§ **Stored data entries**
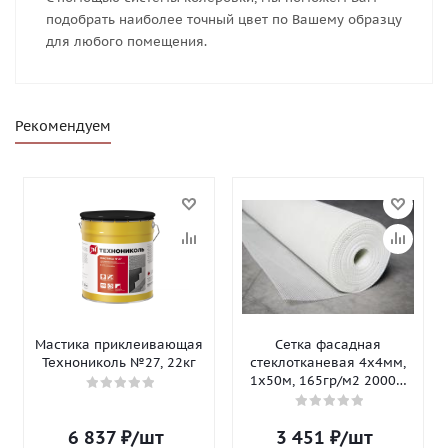
подобрать наиболее точный цвет по Вашему образцу
для любого помещения.
Рекомендуем
Мастика приклеивающая
Сетка фасадная
Технониколь №27, 22кг
стеклотканевая 4х4мм,
1х50м, 165гр/м2 2000Н
Isomax-165
6 837
₽
/шт
3 451
₽
/шт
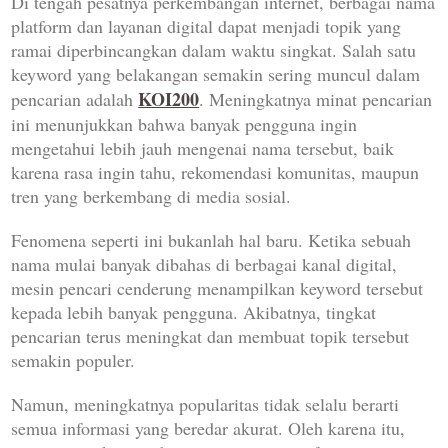
Di tengah pesatnya perkembangan internet, berbagai nama
platform dan layanan digital dapat menjadi topik yang
ramai diperbincangkan dalam waktu singkat. Salah satu
keyword yang belakangan semakin sering muncul dalam
KOI200
pencarian adalah
. Meningkatnya minat pencarian
ini menunjukkan bahwa banyak pengguna ingin
mengetahui lebih jauh mengenai nama tersebut, baik
karena rasa ingin tahu, rekomendasi komunitas, maupun
tren yang berkembang di media sosial.
Fenomena seperti ini bukanlah hal baru. Ketika sebuah
nama mulai banyak dibahas di berbagai kanal digital,
mesin pencari cenderung menampilkan keyword tersebut
kepada lebih banyak pengguna. Akibatnya, tingkat
pencarian terus meningkat dan membuat topik tersebut
semakin populer.
Namun, meningkatnya popularitas tidak selalu berarti
semua informasi yang beredar akurat. Oleh karena itu,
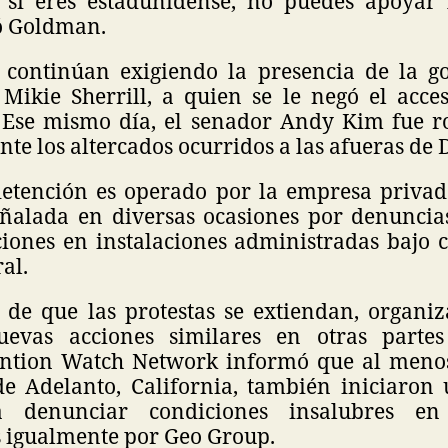
 si eres estadunidense, no puedes apoyar 
ó Goldman.
 continúan exigiendo la presencia de la 
 Mikie Sherrill, a quien se le negó el acces
 Ese mismo día, el senador Andy Kim fue r
te los altercados ocurridos a las afueras de 
detención es operado por la empresa privad
ñalada en diversas ocasiones por denuncia
ciones en instalaciones administradas bajo c
al.
 de que las protestas se extiendan, organiza
uevas acciones similares en otras partes
ention Watch Network informó que al meno
de Adelanto, California, también iniciaron
 denunciar condiciones insalubres en i
 igualmente por Geo Group.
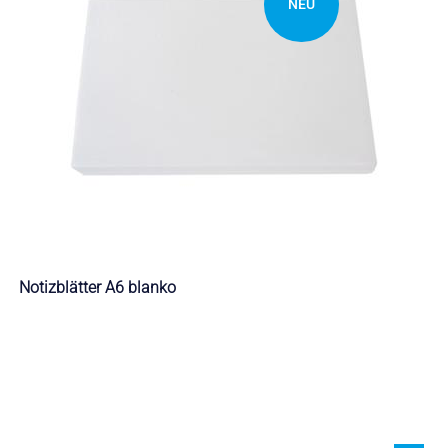
NEU
Notizblätter A6 blanko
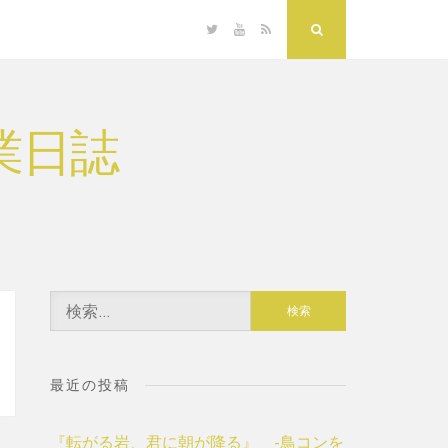
Twitter
YouTube
RSS
Search
業日誌
検
索:
最近の投稿
『転がる岩、君に朝が降る』 -鳥コンを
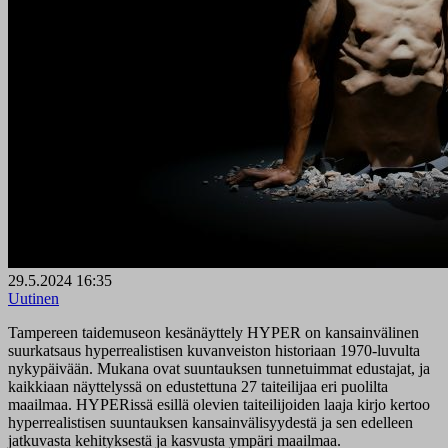
29.5.2024 16:35
Uutinen
Tampereen taidemuseon kesänäyttely HYPER on kansainvälinen
suurkatsaus hyperrealistisen kuvanveiston historiaan 1970-luvulta
nykypäivään. Mukana ovat suuntauksen tunnetuimmat edustajat, ja
kaikkiaan näyttelyssä on edustettuna 27 taiteilijaa eri puolilta
maailmaa. HYPERissä esillä olevien taiteilijoiden laaja kirjo kertoo
hyperrealistisen suuntauksen kansainvälisyydestä ja sen edelleen
jatkuvasta kehityksestä ja kasvusta ympäri maailmaa.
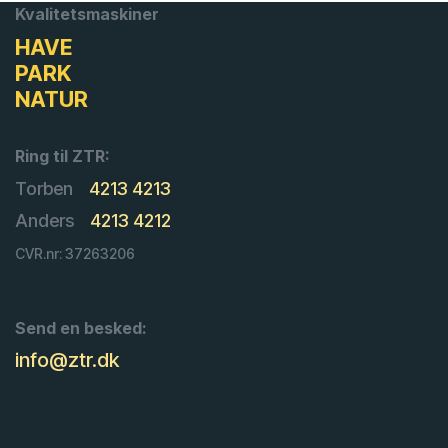
Kvalitetsmaskiner
HAVE
PARK
NATUR
Ring til ZTR:
Torben
4213 4213
Anders
4213 4212
CVR.nr: 37263206
Send en besked:
info@ztr.dk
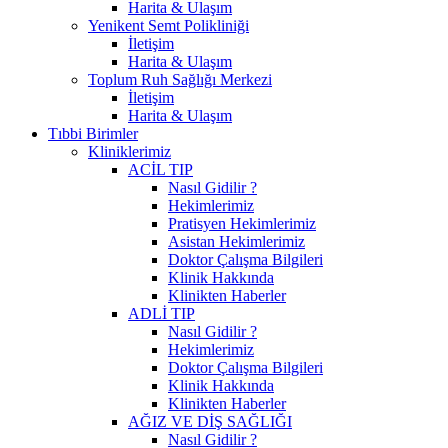
Harita & Ulaşım
Yenikent Semt Polikliniği
İletişim
Harita & Ulaşım
Toplum Ruh Sağlığı Merkezi
İletişim
Harita & Ulaşım
Tıbbi Birimler
Kliniklerimiz
ACİL TIP
Nasıl Gidilir ?
Hekimlerimiz
Pratisyen Hekimlerimiz
Asistan Hekimlerimiz
Doktor Çalışma Bilgileri
Klinik Hakkında
Klinikten Haberler
ADLİ TIP
Nasıl Gidilir ?
Hekimlerimiz
Doktor Çalışma Bilgileri
Klinik Hakkında
Klinikten Haberler
AĞIZ VE DİŞ SAĞLIĞI
Nasıl Gidilir ?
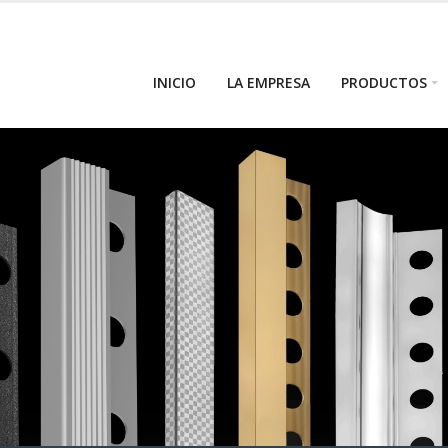
INICIO
LA EMPRESA
PRODUCTOS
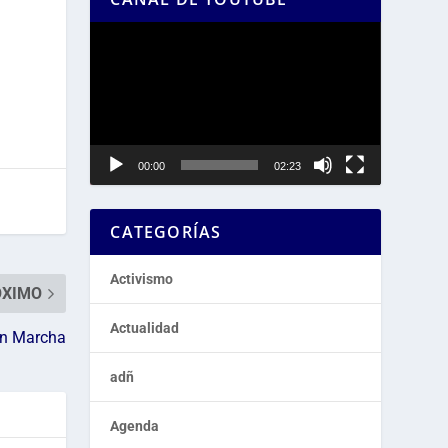
Reproductor
de
vídeo
00:00
02:23
CATEGORÍAS
Activismo
ÓXIMO
Actualidad
en Marcha
adñ
Agenda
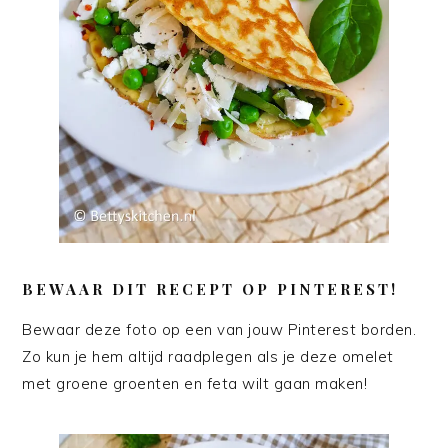
BEWAAR DIT RECEPT OP PINTEREST!
Bewaar deze foto op een van jouw Pinterest borden.
Zo kun je hem altijd raadplegen als je deze omelet
met groene groenten en feta wilt gaan maken!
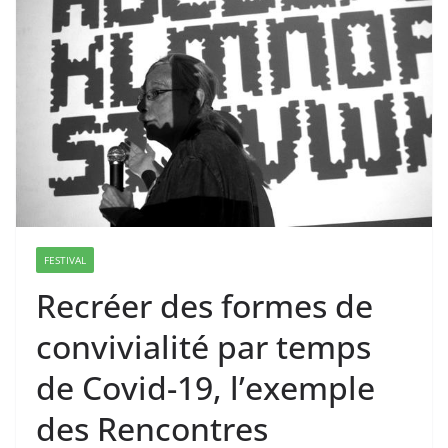
FESTIVAL
Recréer des formes de
convivialité par temps
de Covid-19, l’exemple
des Rencontres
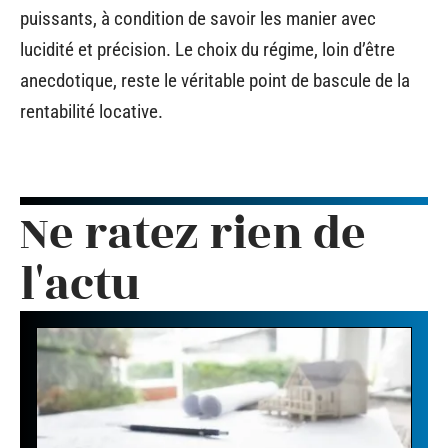
puissants, à condition de savoir les manier avec
lucidité et précision. Le choix du régime, loin d’être
anecdotique, reste le véritable point de bascule de la
rentabilité locative.
Ne ratez rien de
l'actu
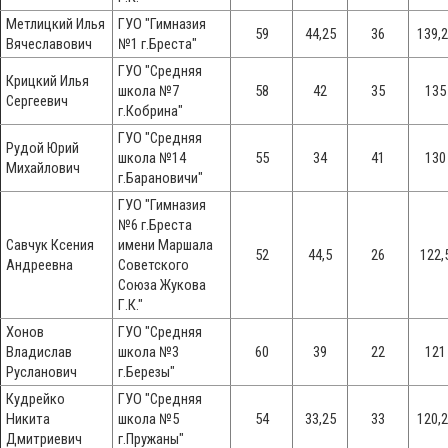
Метлицкий Илья
ГУО "Гимназия
59
44,25
36
139,
Вячеславович
№1 г.Бреста"
ГУО "Средняя
Крицкий Илья
школа №7
58
42
35
135
Сергеевич
г.Кобрина"
ГУО "Средняя
Рудой Юрий
школа №14
55
34
41
130
Михайлович
г.Барановичи"
ГУО "Гимназия
№6 г.Бреста
Савчук Ксения
имени Маршала
52
44,5
26
122,
Андреевна
Советского
Союза Жукова
Г.К."
Хонов
ГУО "Средняя
Владислав
школа №3
60
39
22
121
Русланович
г.Березы"
Кудрейко
ГУО "Средняя
Никита
школа №5
54
33,25
33
120,
Дмитриевич
г.Пружаны"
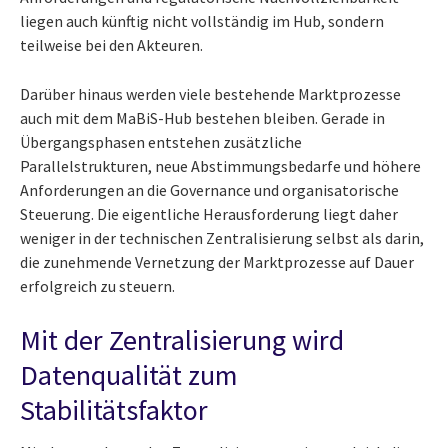
liegen auch künftig nicht vollständig im Hub, sondern
teilweise bei den Akteuren.
Darüber hinaus werden viele bestehende Marktprozesse
auch mit dem MaBiS-Hub bestehen bleiben. Gerade in
Übergangsphasen entstehen zusätzliche
Parallelstrukturen, neue Abstimmungsbedarfe und höhere
Anforderungen an die Governance und organisatorische
Steuerung. Die eigentliche Herausforderung liegt daher
weniger in der technischen Zentralisierung selbst als darin,
die zunehmende Vernetzung der Marktprozesse auf Dauer
erfolgreich zu steuern.
Mit der Zentralisierung wird
Datenqualität zum
Stabilitätsfaktor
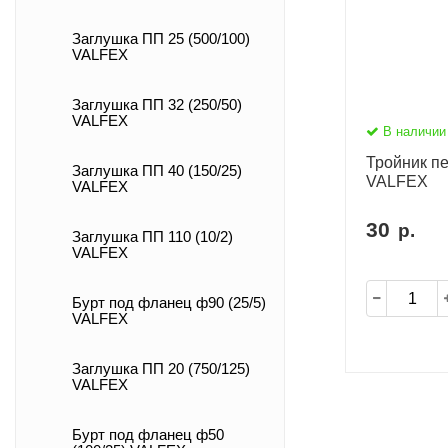
Заглушка ПП 25 (500/100)
VALFEX
Заглушка ПП 32 (250/50)
VALFEX
В наличии
Тройник пе
Заглушка ПП 40 (150/25)
VALFEX
VALFEX
30
р.
Заглушка ПП 110 (10/2)
VALFEX
Бурт под фланец ф90 (25/5)
VALFEX
Заглушка ПП 20 (750/125)
VALFEX
Бурт под фланец ф50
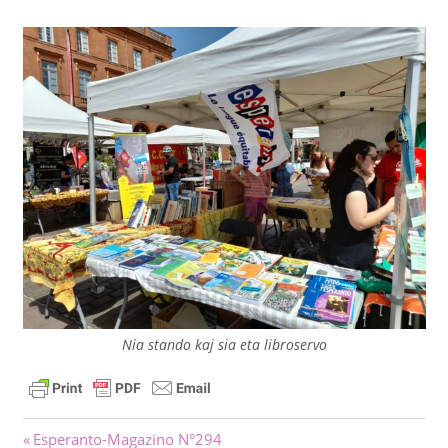
Nia stando kaj sia eta libroservo
Navigado
Antaŭa
Esperanto-Magazino N°294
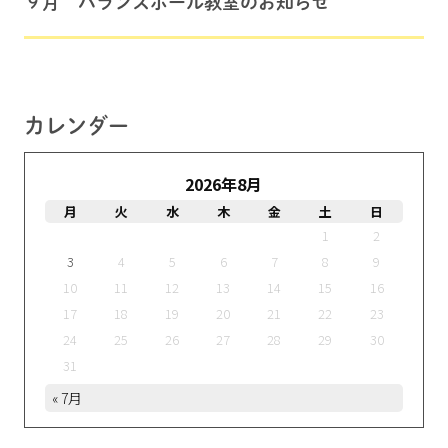
９月 バランスボール教室のお知らせ
カレンダー
2026年8月
月
火
水
木
金
土
日
1
2
3
4
5
6
7
8
9
10
11
12
13
14
15
16
17
18
19
20
21
22
23
24
25
26
27
28
29
30
31
« 7月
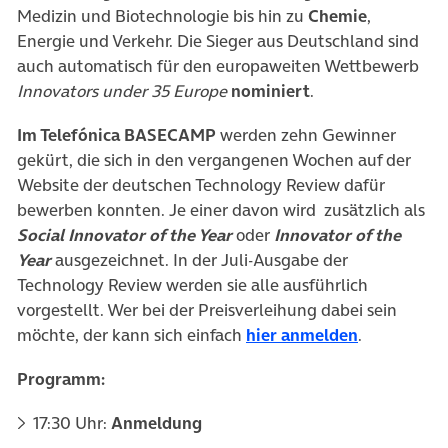
Medizin und Biotechnologie bis hin zu
Chemie
,
Energie und Verkehr. Die Sieger aus Deutschland sind
auch automatisch für den europaweiten Wettbewerb
Innovators under 35 Europe
nominiert
.
Im Telefónica BASECAMP
werden zehn Gewinner
gekürt, die sich in den vergangenen Wochen auf der
Website der deutschen Technology Review dafür
bewerben konnten. Je einer davon wird zusätzlich als
Social Innovator of the Year
oder
Innovator of the
Year
ausgezeichnet. In der Juli-Ausgabe der
Technology Review werden sie alle ausführlich
vorgestellt. Wer bei der Preisverleihung dabei sein
(öffnet in 
möchte, der kann sich einfach
hier anmelden
.
Programm:
17:30 Uhr:
Anmeldung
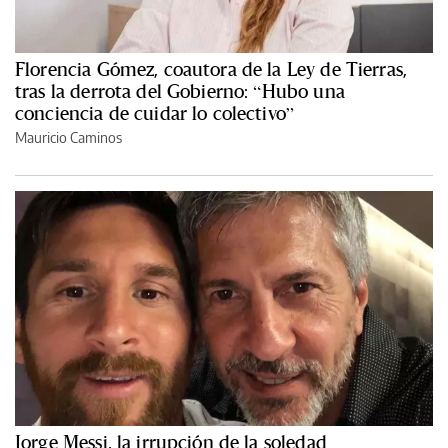
Florencia Gómez, coautora de la Ley de Tierras,
tras la derrota del Gobierno: “Hubo una
conciencia de cuidar lo colectivo”
Mauricio Caminos
Jorge Messi, la irrupción de la soledad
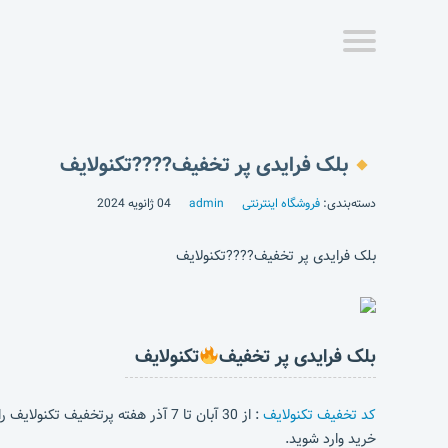
بلک فرایدی پر تخفیف????تکنولایف
دسته‌بندی:
فروشگاه اینترنتی
admin
04 ژانویه 2024
بلک فرایدی پر تخفیف????تکنولایف
بلک فرایدی پر تخفیف
تکنولایف
کد تخفیف تکنولایف
: از 30 آبان تا 7 آذر هفته پرتخفیف تکنولایف را از دست نده!
خرید وارد شوید.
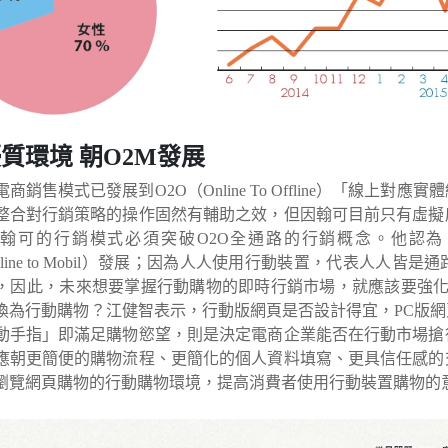
質環境 朝O2M發展
商銷售模式已發展到O2O（Online To Offline）「線
整合對行銷策略的操作固然有輔助之效，但因翰可目前只有虛擬
翰可的行銷模式必須突破O2O全通路的行銷概念。他認
nline to Mobil）發展；因為人人使用行動裝置，代表人
，因此，未來想要掌握行動購物的即時行銷市場，就應該要強化
換為行動購物？江健智表示，行動版網頁是否設計得宜，PC版
動手指」即滿足購物慾望，則是決定電商企業能否在行動市場搶
應朝更簡便的購物流程、更簡化的個人資料填寫、更具信任感的
瀏覽網頁購物的行動購物環境，提高消費者使用行動裝置購物的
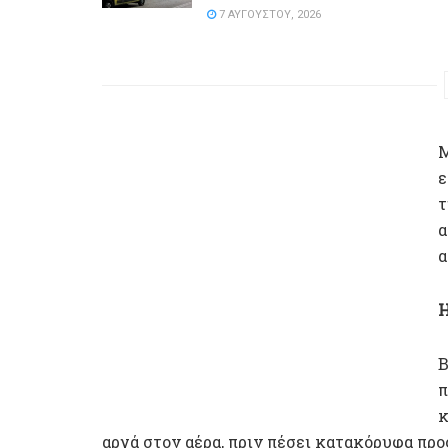
7 ΑΥΓΟΎΣΤΟΥ, 2026
Μ
ε
τ
α
α
Η
Β
π
κ
αργά στον αέρα, πριν πέσει κατακόρυφα προ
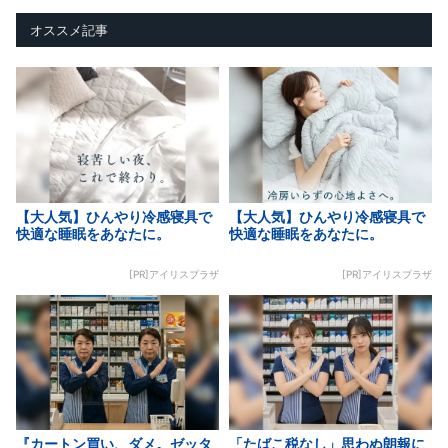
オススメ記事
【大人気】ひんやり冷感寝具で
【大人気】ひんやり冷感寝具で
快適な睡眠をあなたに。
快適な睡眠をあなたに。
[PR]アイリスプラザ
[PR]アイリスプラザ
『カートン買い、ダメ。ゼッタ
「たばこ税なし」思わぬ朗報に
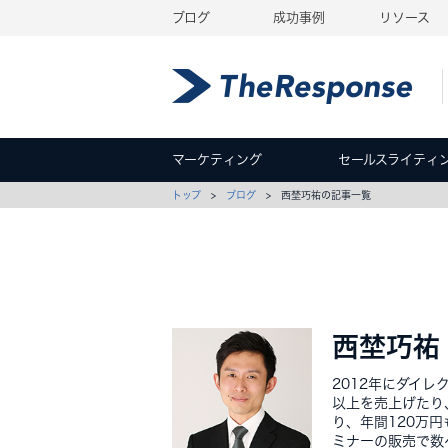
ブログ
成功事例
リソース
マーケティング
セールスライティ
トップ
>
ブログ
> 西埜巧祐の記事一覧
西埜巧祐
2012年にダイレ
以上を売上げたり
り、年間120万
ミナーの販売で数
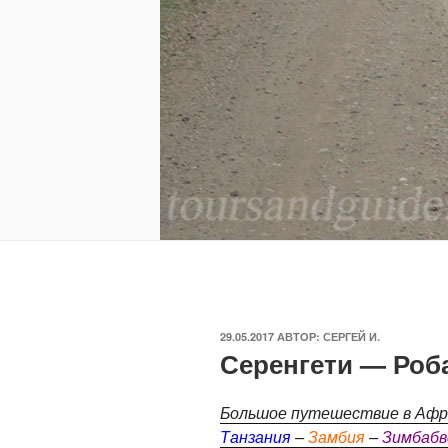
ОПУБЛИКОВАНО
29.05.2017
АВТОР:
СЕРГЕЙ И.
Серенгети — Роб
Большое путешествие в Афри
Танзания
–
Замбия
–
Зимбабв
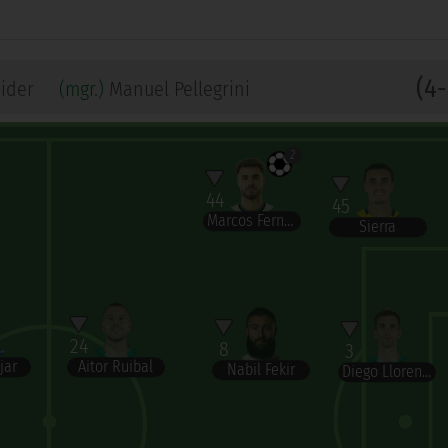
(4-
ider
(mgr.)
Manuel Pellegrini
2
44
45
Marcos Fernández
Sierra
24
8
3
Aitor Ruibal
jar
Nabil Fekir
Diego Llorente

§ **Required action**
Each line above with the string "maailmaa" should be reported in full.

§ **Your response**
maailmaa. HYPERissä esillä olevien taiteilijoiden laaja kirjo kertoo
jatkuvasta kehityksestä ja kasvusta ympäri maailmaa.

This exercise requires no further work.